Postgresql – Slow Sum/Group By over large amount of rows

performancepostgresqlpostgresql-performance

Please can you help with a slow query that we have with a large amount of data (~500K rows). We're on Postgres 10.

SELECT mike_romeo, SUM(hotel) as counts
FROM whiskey_lima
WHERE
    yankee = 'kilo'
AND
    whiskey_india = 'a_value'
AND
    echo = 'romeo_november'
GROUP BY
    mike_romeo;

And my table looks like this:

    Column     |            Type             | Collation | Nullable |                        Default
---------------+-----------------------------+-----------+----------+--------------------------------------------------------
 id            | bigint                      |           | not null | nextval('id_seq'::regclass)
 yankee        | mike_hotel.quebec           |           | not null |
 whiskey_india | character varying           |           | not null |
 echo          | mike_hotel.romeo_yankee     |           | not null |
 mike_romeo    | character varying           |           | not null |
 oscar         | timestamp without time zone |           | not null |
 hotel         | integer                     |           | not null |
 papa          | timestamp without time zone |           |          |
Indexes:
    "whiskey_lima_pkey" PRIMARY KEY, btree (id)
    "index_unique" UNIQUE, btree (echo, mike_romeo, yankee, whiskey_india, oscar)
    "index_query" btree (yankee, whiskey_india, echo)
    "index_on_oscar" btree (oscar)

Our EXPLAIN (ANALYSE, BUFFERS) looks like this: https://explain.depesz.com/s/4lU

GroupAggregate  (cost=77294.010..78398.740 rows=38882 width=69) (actual time=56343.468..59194.302 rows=527807 loops=1)
    Group Key: mike_romeo
    Buffers: shared hit=61428 read=68664, temp read=23413 written=23450
  ->  Sort  (cost=77294.010..77532.650 rows=95455 width=65) (actual time=56343.461..58848.379 rows=530929 loops=1)
          Sort Key: mike_romeo
          Sort Method: external merge  Disk: 111488kB
          Buffers: shared hit=61428 read=68664, temp read=23413 written=23450
        ->  Index Scan using mike_quebec on whiskey_lima  (cost=0.560..67104.720 rows=95455 width=65) (actual time=1.647..38814.509 rows=530929 loops=1)
                Index Cond: ((yankee = 'kilo'::mike_hotel.quebec) AND ((whiskey_india)::text = 'juliet'::text) AND (echo = 'romeo_november'::mike_hotel.romeo_yankee))
                Buffers: shared hit=61425 read=68664

Questions

What should we focus on – are there any obvious solutions?

Can we avoid the sort?

Why has the query planner underestimated the rows – could this be causing some slowness?
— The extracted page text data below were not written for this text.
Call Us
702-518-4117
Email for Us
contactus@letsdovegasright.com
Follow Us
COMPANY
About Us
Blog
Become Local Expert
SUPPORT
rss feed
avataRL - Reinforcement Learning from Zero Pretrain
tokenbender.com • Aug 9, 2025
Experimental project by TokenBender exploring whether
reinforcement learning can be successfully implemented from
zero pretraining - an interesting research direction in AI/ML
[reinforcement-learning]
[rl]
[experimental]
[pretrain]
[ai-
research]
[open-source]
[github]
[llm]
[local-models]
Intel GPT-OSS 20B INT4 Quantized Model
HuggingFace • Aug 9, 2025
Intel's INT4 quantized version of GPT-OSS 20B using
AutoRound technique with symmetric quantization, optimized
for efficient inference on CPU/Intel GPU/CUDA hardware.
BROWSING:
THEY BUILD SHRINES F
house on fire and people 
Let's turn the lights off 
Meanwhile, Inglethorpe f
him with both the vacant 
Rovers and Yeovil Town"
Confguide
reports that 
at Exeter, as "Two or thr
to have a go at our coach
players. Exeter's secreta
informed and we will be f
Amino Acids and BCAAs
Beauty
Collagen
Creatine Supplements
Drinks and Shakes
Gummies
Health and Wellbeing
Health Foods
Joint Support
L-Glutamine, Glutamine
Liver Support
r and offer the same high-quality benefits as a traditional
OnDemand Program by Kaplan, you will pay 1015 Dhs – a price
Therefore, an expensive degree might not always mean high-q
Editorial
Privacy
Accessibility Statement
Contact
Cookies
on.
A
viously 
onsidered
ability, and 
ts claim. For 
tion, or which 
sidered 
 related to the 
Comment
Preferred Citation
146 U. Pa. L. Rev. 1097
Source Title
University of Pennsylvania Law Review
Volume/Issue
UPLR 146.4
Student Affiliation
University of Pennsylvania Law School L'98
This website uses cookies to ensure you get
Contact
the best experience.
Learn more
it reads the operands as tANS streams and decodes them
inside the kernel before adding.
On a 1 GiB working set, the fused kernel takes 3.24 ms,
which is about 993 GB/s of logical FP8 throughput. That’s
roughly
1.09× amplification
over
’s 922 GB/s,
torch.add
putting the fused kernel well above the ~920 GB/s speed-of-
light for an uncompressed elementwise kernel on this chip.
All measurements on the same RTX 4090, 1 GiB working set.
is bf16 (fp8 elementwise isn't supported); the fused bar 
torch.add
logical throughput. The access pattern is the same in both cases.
We're trying to enable extended statistics

We're looking into increasing work_mem so that the disk sort is mitigated – would this make the whole query performant?

What else am I missing?

Thanks a lot for your help

Best Answer

I would try with an index like:

 echo, yankee, whiskey_india, mike_romeo

Perhaps you can replace your index_unique with:

 "index_unique" UNIQUE, btree (echo, yankee, whiskey_india, mike_romeo, oscar)  

The idea is to put the predicates first in then index, followed by group by columns.